Forum Discussion

ContraryMotion's avatar
ContraryMotion
Binge Watcher
2 months ago

Implementing Roku Pay - Workflow questions

I'm currently implementing a pre/mid-roll ad-free subscription option to our Roku app using Roku Pay. Everything is working well in testing, but I'm a little confused about the workflow described here:

https://developer.roku.com/docs/developer-program/roku-pay/implementation/overview.md

The sequence diagram above shows calling getAllPurchases to get the currently logged in (Roku) user's purchases. It then shows a call to the validate-transaction service.

My first question is why is the call to the validate-transaction service necessary since you get all the info you need from the call to getAllPurchases?

getAllPurchases includes a status field which tells you if the purchase is in a valid or invalid state. Isn't this enough to determine whether or not to let the user access the purchases features?

Secondly, it's implied that the call to the validate-transaction service is done within the app. That call requires an API key; it seems risky to embed that within the app itself. Or is this concern not valid?

I can understand the use for the validate-transaction service on the server side. For example, the documentation here describes the logic to be implemented server side:

https://developer.roku.com/docs/developer-program/roku-pay/implementation/roku-web-service.md#validate-transaction

Thanks for any clarification.

2 Replies

  • renojim's avatar
    renojim
    Community Streaming Expert

    I agree; it makes no sense.  I'm probably doing something wrong, but I've never used the validate-transaction service within an app.  However, their sample does:

    https://github.com/rokudev/on-device-authentication

    I've always used whatever getAllPurchases returns to ascertain whether the subscription is valid, but I have very few subscriptions, so probably not enough to be able to tell if there's some case I'm not handling properly.

    It's almost impossible to get anyone from Roku to chime in, but it would be nice to get some kind of explanation as to why the validate-transaction service is necessary not to mention why anything needs to be stored in the registry if getAllPurchases is called every time the app is launched.

    • ContraryMotion's avatar
      ContraryMotion
      Binge Watcher

      Hi, renojim. Thank you for your reply.

      I'm still mulling this over. If someone out there is attempting to implement Roku pay, please don't take the below as advice on how to implement it. I'm just thinking out loud.

      One thing I've done is to implement Roku Push notifications.

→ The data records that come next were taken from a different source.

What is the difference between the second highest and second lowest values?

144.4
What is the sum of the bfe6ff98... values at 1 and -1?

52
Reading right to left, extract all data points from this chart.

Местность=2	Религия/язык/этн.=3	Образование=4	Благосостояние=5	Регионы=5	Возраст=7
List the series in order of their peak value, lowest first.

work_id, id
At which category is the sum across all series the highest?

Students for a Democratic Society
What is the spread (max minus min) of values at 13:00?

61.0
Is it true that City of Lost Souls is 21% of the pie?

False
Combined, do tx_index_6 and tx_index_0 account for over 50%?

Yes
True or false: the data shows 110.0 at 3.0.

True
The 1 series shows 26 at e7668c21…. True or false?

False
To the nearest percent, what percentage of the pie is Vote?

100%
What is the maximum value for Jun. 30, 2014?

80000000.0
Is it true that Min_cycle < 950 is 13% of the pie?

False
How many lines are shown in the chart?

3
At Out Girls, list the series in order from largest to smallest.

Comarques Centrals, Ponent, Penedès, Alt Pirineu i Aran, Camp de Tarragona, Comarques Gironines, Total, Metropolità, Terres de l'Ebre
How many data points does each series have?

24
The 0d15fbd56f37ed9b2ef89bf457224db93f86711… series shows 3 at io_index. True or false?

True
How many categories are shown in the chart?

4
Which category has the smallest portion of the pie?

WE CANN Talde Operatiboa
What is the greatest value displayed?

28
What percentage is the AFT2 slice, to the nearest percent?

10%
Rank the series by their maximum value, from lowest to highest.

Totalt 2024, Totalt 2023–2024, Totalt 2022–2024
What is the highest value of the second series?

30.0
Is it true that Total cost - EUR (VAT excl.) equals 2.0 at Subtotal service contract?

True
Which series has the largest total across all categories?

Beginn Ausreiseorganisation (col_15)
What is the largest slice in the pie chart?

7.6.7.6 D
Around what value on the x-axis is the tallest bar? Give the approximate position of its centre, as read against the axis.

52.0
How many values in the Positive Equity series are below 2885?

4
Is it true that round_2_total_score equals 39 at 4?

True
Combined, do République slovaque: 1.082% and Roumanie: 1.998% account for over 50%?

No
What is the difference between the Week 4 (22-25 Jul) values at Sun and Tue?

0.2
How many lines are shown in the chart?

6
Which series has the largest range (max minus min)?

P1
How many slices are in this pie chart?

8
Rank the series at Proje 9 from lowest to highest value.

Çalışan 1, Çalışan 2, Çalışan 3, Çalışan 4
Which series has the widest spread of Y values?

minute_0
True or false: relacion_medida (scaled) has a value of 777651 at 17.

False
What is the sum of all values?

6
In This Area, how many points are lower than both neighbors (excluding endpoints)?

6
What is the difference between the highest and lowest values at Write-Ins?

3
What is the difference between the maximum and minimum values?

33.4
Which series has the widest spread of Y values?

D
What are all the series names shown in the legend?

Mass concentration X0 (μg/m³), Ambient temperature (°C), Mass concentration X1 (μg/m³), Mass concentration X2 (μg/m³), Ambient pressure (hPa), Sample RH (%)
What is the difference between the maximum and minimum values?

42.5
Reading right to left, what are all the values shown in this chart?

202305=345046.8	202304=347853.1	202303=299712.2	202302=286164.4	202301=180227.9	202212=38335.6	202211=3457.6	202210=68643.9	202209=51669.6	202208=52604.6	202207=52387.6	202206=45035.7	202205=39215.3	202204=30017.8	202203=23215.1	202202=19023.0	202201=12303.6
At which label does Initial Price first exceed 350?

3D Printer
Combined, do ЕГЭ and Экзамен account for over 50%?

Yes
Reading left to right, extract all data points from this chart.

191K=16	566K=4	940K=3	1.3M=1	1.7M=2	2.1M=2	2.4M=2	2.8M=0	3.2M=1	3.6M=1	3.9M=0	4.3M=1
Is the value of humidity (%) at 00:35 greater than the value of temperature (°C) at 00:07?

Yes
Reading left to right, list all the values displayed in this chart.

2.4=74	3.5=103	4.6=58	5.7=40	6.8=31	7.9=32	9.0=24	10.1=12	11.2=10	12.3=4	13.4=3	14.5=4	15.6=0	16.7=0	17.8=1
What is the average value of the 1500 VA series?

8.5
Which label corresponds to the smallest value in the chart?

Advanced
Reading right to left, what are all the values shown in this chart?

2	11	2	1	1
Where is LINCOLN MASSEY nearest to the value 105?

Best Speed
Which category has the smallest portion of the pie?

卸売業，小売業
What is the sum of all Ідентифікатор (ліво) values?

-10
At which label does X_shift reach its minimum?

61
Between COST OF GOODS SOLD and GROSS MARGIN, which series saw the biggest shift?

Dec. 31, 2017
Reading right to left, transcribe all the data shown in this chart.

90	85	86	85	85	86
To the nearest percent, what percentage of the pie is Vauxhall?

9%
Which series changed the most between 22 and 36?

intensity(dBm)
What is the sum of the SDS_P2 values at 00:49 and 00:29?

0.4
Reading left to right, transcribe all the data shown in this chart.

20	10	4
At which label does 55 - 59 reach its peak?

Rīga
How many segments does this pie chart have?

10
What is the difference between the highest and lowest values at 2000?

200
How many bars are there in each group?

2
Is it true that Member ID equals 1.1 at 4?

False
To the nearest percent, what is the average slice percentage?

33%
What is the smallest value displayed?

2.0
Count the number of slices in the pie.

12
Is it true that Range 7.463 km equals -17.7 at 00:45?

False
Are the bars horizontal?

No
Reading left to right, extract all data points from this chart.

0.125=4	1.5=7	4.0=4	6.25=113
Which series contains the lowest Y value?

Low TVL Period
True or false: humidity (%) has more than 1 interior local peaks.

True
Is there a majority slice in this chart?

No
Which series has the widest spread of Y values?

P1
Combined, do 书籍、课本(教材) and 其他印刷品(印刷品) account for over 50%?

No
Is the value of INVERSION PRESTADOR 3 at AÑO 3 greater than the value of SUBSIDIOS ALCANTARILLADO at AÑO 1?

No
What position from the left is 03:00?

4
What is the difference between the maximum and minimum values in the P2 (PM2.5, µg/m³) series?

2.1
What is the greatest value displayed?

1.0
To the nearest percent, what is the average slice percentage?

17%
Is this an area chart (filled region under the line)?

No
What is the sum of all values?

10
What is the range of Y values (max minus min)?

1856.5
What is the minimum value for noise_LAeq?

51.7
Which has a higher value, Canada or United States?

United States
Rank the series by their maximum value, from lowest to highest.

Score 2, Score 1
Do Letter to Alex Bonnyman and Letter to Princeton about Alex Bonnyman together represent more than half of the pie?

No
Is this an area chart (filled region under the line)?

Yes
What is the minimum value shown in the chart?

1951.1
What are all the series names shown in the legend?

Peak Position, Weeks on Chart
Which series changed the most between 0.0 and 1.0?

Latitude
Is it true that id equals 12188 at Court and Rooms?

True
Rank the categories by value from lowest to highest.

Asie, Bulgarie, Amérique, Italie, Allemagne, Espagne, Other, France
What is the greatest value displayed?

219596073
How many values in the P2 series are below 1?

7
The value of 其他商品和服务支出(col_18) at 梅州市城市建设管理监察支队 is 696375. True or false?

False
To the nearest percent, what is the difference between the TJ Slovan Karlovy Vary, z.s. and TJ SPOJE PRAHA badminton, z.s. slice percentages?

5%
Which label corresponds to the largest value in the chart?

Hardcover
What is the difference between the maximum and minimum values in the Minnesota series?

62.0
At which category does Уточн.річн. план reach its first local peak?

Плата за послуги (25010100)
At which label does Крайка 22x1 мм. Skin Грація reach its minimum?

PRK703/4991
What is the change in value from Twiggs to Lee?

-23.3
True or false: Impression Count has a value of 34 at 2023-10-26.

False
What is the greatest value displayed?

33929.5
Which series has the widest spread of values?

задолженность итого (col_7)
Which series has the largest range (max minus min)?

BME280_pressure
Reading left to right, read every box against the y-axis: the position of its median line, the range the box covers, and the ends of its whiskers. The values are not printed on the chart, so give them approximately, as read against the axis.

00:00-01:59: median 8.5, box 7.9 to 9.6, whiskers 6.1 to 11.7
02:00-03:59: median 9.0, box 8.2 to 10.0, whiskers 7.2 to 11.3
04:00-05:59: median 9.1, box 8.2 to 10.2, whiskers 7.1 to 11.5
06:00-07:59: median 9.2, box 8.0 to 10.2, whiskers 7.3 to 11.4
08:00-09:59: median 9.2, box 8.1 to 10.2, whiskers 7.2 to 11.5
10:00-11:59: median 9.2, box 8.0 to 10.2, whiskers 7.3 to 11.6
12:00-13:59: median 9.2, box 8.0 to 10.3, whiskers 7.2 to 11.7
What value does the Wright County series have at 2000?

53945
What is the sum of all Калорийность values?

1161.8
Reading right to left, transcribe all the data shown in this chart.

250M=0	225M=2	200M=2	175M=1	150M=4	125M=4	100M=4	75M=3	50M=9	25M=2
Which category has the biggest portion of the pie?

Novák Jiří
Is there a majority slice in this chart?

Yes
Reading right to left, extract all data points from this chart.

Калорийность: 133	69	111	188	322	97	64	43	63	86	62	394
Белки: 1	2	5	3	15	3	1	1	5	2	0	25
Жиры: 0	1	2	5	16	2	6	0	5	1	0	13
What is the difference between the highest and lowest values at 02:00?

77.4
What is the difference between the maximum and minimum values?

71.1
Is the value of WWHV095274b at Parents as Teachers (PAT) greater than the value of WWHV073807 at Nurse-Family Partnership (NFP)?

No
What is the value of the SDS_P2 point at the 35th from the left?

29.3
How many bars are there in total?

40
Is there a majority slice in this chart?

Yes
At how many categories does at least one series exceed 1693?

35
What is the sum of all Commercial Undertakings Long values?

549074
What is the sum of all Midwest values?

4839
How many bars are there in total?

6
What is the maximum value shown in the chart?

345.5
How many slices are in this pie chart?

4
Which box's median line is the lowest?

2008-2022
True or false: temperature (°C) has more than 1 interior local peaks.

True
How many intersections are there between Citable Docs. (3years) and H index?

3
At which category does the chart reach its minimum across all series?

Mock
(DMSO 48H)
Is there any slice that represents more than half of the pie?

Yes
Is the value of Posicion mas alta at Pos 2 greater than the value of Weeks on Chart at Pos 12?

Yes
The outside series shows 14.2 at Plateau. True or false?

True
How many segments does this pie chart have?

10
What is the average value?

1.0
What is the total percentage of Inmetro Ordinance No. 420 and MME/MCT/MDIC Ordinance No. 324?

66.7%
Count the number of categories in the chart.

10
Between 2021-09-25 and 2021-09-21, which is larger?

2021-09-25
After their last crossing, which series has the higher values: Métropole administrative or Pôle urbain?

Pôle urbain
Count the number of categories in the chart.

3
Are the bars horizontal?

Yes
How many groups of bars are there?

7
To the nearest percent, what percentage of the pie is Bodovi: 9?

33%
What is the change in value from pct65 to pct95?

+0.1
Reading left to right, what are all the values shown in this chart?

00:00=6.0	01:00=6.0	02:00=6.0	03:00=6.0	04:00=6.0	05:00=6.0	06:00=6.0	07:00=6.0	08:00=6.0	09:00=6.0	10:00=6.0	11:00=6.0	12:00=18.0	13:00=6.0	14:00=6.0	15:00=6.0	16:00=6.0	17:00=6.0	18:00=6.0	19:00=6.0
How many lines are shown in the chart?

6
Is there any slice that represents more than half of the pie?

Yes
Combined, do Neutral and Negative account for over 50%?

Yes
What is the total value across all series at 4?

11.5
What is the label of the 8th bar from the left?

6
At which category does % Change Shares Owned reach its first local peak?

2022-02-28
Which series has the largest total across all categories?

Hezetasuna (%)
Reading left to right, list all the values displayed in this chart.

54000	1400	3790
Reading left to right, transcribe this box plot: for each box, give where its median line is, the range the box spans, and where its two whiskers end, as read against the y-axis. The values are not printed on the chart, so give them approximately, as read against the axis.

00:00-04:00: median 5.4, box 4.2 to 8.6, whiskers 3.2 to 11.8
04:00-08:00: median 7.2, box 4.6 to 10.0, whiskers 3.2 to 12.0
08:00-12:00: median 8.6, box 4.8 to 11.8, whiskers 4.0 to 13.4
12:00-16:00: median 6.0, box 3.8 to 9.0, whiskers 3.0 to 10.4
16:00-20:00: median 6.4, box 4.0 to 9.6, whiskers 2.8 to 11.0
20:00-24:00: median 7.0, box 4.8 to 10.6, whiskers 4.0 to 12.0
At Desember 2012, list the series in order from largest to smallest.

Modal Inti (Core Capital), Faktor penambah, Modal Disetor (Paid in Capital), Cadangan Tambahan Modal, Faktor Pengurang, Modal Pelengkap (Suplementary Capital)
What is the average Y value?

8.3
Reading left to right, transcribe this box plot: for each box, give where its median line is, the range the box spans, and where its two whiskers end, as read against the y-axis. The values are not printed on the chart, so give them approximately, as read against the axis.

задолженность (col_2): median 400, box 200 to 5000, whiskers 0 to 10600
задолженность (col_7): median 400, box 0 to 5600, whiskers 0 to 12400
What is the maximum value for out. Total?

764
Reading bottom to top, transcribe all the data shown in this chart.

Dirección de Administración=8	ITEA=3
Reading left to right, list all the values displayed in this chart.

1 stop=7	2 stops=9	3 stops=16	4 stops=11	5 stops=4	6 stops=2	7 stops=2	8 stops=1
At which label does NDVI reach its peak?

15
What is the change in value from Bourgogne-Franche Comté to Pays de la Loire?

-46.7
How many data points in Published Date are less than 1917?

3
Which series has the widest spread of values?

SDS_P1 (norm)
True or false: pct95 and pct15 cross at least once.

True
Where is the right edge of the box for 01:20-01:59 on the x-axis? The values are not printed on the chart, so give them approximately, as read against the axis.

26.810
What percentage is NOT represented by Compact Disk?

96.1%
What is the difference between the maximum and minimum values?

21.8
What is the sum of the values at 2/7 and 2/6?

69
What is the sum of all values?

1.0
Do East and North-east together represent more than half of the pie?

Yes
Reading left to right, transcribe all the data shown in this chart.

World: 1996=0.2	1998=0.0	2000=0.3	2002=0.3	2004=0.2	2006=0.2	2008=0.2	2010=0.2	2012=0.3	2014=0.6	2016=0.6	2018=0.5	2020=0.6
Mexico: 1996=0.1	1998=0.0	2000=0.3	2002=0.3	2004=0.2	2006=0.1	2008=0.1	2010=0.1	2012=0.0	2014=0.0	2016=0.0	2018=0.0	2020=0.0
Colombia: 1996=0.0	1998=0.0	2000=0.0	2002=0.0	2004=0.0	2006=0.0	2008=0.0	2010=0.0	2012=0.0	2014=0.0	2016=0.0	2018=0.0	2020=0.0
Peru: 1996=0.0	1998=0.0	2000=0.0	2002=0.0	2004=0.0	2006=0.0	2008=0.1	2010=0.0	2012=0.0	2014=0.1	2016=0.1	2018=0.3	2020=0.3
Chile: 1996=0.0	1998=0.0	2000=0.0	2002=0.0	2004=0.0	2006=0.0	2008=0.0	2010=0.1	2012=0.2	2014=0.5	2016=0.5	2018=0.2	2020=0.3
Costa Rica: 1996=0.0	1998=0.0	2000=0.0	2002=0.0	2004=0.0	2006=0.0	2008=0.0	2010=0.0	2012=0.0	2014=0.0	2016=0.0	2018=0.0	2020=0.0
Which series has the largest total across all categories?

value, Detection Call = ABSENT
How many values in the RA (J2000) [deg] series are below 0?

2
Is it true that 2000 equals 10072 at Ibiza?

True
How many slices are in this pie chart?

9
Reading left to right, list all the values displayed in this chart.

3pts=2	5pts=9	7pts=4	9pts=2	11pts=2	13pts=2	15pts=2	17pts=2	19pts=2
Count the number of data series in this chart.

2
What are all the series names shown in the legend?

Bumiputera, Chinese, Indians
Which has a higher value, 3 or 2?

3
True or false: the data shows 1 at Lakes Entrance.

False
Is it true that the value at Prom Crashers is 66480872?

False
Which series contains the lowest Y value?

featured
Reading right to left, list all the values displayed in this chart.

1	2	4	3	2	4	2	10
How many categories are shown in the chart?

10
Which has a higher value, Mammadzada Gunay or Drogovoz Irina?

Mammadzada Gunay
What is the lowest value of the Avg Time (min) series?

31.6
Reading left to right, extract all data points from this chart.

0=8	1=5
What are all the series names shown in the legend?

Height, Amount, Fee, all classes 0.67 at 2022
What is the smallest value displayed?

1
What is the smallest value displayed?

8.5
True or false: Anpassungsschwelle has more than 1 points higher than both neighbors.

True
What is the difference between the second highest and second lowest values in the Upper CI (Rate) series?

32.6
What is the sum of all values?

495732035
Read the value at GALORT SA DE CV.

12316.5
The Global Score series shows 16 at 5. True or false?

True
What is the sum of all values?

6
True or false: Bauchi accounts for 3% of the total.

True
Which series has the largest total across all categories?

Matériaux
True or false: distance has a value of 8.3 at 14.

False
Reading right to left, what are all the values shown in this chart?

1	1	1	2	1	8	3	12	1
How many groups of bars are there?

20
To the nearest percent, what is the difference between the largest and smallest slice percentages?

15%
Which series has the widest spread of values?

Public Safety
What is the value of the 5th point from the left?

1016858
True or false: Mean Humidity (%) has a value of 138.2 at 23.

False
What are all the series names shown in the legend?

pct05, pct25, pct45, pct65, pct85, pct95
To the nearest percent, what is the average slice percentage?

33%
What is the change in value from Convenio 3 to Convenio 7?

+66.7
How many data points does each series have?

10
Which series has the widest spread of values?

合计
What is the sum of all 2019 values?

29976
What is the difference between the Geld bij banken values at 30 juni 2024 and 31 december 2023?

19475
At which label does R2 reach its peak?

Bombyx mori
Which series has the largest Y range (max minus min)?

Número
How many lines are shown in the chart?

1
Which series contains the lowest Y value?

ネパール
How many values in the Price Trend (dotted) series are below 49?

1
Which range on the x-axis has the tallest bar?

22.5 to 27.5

      https://developer.roku.com/docs/developer-program/roku-pay/implementation/push-notifications.md

      Roku sends you quite a bit of info about subscription status and describes what you should do in response (it doesn't mention the validate transaction API).

      This is useful if you offer the same subscription on other platforms, e.g. FireTV, and wish to allow users who have purchased your subscription on Roku access to the same features on other platforms.

      Regarding the validate-transaction API, I'm still not sure where it fits in.

      In the "Managing subscription recovery" section on the page linked below (you have to scroll down), there's quite a bit of detail about using the validate-transaction API server side.

      https://developer.roku.com/docs/developer-program/roku-pay/implementation/roku-web-service.md#validate-transaction

      The idea is that you run a cron job nightly making requests to the validate transaction API for subscriptions in recovery "spread out over an approximately 6-hour period" (Roku is oddly specific about that, guess they don't want you spamming their service) to check the statuses. It describes what qualifies a subscription as being in recovery.

      It says:

      "If the isEntitled flag is "false", Roku has completed the payment retry cycle and canceled the subscription. Call the cancel subscription API and put the account in an "unsubscribed" state in your entitlement service so it can stop calling the validate transaction API for that subscription."

      'Call the cancel subscription API'

      Is that strictly necessary? For a subscription that has been cancelled already, do we have to call the API to finalize that cancellation?

      Anyway, I'm wondering if push notifications and getAllPurchases are enough:

      - Server side, you get the info you need through push notifications.
      - App side, you get the info you need from getAllPurchases.

      I'm wondering on the app side of things, if you need to check with getAllPurchases from time to time. Say someone loads your app and leaves it running for days on end. Maybe a timer set to ping every 24 hours to check would be sufficient in case their subscription status changed.

      At any rate, I'm still working through this. Thanks for any replies.